====== Data under study

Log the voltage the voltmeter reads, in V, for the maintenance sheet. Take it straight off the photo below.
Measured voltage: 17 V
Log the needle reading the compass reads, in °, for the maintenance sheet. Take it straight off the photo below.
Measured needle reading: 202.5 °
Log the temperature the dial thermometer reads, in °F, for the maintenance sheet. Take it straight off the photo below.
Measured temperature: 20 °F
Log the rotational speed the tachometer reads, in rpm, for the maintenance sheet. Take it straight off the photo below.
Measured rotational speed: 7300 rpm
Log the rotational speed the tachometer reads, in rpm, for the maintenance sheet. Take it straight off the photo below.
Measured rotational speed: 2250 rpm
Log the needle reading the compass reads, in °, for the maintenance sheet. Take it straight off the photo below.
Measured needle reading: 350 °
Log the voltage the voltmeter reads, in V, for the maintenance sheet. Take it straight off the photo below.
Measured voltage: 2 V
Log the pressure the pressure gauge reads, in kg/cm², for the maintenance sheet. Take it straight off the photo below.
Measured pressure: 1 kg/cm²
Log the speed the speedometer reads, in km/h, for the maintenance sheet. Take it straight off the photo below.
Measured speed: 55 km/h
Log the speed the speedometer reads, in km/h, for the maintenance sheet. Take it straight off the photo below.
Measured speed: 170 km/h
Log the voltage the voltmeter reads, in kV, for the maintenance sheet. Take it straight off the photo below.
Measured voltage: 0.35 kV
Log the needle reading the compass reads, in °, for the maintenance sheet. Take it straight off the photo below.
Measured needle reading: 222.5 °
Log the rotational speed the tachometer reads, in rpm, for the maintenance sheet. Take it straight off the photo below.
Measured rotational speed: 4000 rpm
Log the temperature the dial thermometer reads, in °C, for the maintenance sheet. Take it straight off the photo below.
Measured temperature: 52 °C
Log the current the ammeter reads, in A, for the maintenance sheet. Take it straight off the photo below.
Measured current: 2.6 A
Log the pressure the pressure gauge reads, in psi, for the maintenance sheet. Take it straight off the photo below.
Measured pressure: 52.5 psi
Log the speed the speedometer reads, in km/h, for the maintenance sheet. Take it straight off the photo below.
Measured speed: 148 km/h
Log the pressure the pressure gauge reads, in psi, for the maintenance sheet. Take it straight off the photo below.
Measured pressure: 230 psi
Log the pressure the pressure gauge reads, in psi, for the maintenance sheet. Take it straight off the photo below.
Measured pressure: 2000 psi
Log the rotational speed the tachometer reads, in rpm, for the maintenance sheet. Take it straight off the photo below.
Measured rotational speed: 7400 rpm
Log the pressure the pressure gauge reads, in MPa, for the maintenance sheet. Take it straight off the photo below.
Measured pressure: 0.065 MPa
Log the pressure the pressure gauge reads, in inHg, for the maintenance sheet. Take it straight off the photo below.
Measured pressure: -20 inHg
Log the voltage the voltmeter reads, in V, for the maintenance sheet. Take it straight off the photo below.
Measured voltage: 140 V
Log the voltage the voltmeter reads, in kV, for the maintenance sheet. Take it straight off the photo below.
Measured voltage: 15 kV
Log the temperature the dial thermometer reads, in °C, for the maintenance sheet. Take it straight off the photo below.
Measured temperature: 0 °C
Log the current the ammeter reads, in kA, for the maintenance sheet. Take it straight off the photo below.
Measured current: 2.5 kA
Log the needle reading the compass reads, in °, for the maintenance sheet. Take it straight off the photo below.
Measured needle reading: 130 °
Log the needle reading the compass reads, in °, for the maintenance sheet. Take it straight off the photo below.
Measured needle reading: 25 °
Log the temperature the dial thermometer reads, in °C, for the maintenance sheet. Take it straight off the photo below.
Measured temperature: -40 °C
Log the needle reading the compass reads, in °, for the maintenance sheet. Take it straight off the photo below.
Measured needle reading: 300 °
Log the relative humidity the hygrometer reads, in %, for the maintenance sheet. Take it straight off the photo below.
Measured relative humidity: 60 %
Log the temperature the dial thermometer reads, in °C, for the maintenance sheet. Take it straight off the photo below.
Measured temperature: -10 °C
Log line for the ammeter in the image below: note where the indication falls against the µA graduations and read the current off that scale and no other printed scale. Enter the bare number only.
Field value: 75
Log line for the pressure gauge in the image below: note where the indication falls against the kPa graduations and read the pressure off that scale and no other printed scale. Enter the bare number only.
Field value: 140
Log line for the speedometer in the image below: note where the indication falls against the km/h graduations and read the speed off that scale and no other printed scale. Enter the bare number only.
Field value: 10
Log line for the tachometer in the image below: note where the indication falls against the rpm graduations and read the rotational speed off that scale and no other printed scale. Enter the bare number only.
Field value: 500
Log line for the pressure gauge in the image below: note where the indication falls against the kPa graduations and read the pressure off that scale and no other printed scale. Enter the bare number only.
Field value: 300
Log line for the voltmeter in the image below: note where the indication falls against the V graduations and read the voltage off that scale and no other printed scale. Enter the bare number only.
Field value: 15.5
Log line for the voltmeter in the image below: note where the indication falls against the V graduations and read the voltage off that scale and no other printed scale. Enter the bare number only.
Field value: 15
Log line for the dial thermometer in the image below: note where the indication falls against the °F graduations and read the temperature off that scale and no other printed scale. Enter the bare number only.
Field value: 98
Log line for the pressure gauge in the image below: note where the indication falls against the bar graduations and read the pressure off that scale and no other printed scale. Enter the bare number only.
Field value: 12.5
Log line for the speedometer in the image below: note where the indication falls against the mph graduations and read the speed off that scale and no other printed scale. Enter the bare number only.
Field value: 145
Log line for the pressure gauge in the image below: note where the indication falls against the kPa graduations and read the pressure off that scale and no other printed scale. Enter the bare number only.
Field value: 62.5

============

#### Assigned task:
Copy every one of the records above word for word.

#### Response area:
Log the voltage the voltmeter reads, in V, for the maintenance sheet. Take it straight off the photo below.
Measured voltage: 17 V
Log the needle reading the compass reads, in °, for the maintenance sheet. Take it straight off the photo below.
Measured needle reading: 202.5 °
Log the temperature the dial thermometer reads, in °F, for the maintenance sheet. Take it straight off the photo below.
Measured temperature: 20 °F
Log the rotational speed the tachometer reads, in rpm, for the maintenance sheet. Take it straight off the photo below.
Measured rotational speed: 7300 rpm
Log the rotational speed the tachometer reads, in rpm, for the maintenance sheet. Take it straight off the photo below.
Measured rotational speed: 2250 rpm
Log the needle reading the compass reads, in °, for the maintenance sheet. Take it straight off the photo below.
Measured needle reading: 350 °
Log the voltage the voltmeter reads, in V, for the maintenance sheet. Take it straight off the photo below.
Measured voltage: 2 V
Log the pressure the pressure gauge reads, in kg/cm², for the maintenance sheet. Take it straight off the photo below.
Measured pressure: 1 kg/cm²
Log the speed the speedometer reads, in km/h, for the maintenance sheet. Take it straight off the photo below.
Measured speed: 55 km/h
Log the speed the speedometer reads, in km/h, for the maintenance sheet. Take it straight off the photo below.
Measured speed: 170 km/h
Log the voltage the voltmeter reads, in kV, for the maintenance sheet. Take it straight off the photo below.
Measured voltage: 0.35 kV
Log the needle reading the compass reads, in °, for the maintenance sheet. Take it straight off the photo below.
Measured needle reading: 222.5 °
Log the rotational speed the tachometer reads, in rpm, for the maintenance sheet. Take it straight off the photo below.
Measured rotational speed: 4000 rpm
Log the temperature the dial thermometer reads, in °C, for the maintenance sheet. Take it straight off the photo below.
Measured temperature: 52 °C
Log the current the ammeter reads, in A, for the maintenance sheet. Take it straight off the photo below.
Measured current: 2.6 A
Log the pressure the pressure gauge reads, in psi, for the maintenance sheet. Take it straight off the photo below.
Measured pressure: 52.5 psi
Log the speed the speedometer reads, in km/h, for the maintenance sheet. Take it straight off the photo below.
Measured speed: 148 km/h
Log the pressure the pressure gauge reads, in psi, for the maintenance sheet. Take it straight off the photo below.
Measured pressure: 230 psi
Log the pressure the pressure gauge reads, in psi, for the maintenance sheet. Take it straight off the photo below.
Measured pressure: 2000 psi
Log the rotational speed the tachometer reads, in rpm, for the maintenance sheet. Take it straight off the photo below.
Measured rotational speed: 7400 rpm
Log the pressure the pressure gauge reads, in MPa, for the maintenance sheet. Take it straight off the photo below.
Measured pressure: 0.065 MPa
Log the pressure the pressure gauge reads, in inHg, for the maintenance sheet. Take it straight off the photo below.
Measured pressure: -20 inHg
Log the voltage the voltmeter reads, in V, for the maintenance sheet. Take it straight off the photo below.
Measured voltage: 140 V
Log the voltage the voltmeter reads, in kV, for the maintenance sheet. Take it straight off the photo below.
Measured voltage: 15 kV
Log the temperature the dial thermometer reads, in °C, for the maintenance sheet. Take it straight off the photo below.
Measured temperature: 0 °C
Log the current the ammeter reads, in kA, for the maintenance sheet. Take it straight off the photo below.
Measured current: 2.5 kA
Log the needle reading the compass reads, in °, for the maintenance sheet. Take it straight off the photo below.
Measured needle reading: 130 °
Log the needle reading the compass reads, in °, for the maintenance sheet. Take it straight off the photo below.
Measured needle reading: 25 °
Log the temperature the dial thermometer reads, in °C, for the maintenance sheet. Take it straight off the photo below.
Measured temperature: -40 °C
Log the needle reading the compass reads, in °, for the maintenance sheet. Take it straight off the photo below.
Measured needle reading: 300 °
Log the relative humidity the hygrometer reads, in %, for the maintenance sheet. Take it straight off the photo below.
Measured relative humidity: 60 %
Log the temperature the dial thermometer reads, in °C, for the maintenance sheet. Take it straight off the photo below.
Measured temperature: -10 °C
Log line for the ammeter in the image below: note where the indication falls against the µA graduations and read the current off that scale and no other printed scale. Enter the bare number only.
Field value: 75
Log line for the pressure gauge in the image below: note where the indication falls against the kPa graduations and read the pressure off that scale and no other printed scale. Enter the bare number only.
Field value: 140
Log line for the speedometer in the image below: note where the indication falls against the km/h graduations and read the speed off that scale and no other printed scale. Enter the bare number only.
Field value: 10
Log line for the tachometer in the image below: note where the indication falls against the rpm graduations and read the rotational speed off that scale and no other printed scale. Enter the bare number only.
Field value: 500
Log line for the pressure gauge in the image below: note where the indication falls against the kPa graduations and read the pressure off that scale and no other printed scale. Enter the bare number only.
Field value: 300
Log line for the voltmeter in the image below: note where the indication falls against the V graduations and read the voltage off that scale and no other printed scale. Enter the bare number only.
Field value: 15.5
Log line for the voltmeter in the image below: note where the indication falls against the V graduations and read the voltage off that scale and no other printed scale. Enter the bare number only.
Field value: 15
Log line for the dial thermometer in the image below: note where the indication falls against the °F graduations and read the temperature off that scale and no other printed scale. Enter the bare number only.
Field value: 98
Log line for the pressure gauge in the image below: note where the indication falls against the bar graduations and read the pressure off that scale and no other printed scale. Enter the bare number only.
Field value: 12.5
Log line for the speedometer in the image below: note where the indication falls against the mph graduations and read the speed off that scale and no other printed scale. Enter the bare number only.
Field value: 145
Log line for the pressure gauge in the image below: note where the indication falls against the kPa graduations and read the pressure off that scale and no other printed scale. Enter the bare number only.
Field value: 62.5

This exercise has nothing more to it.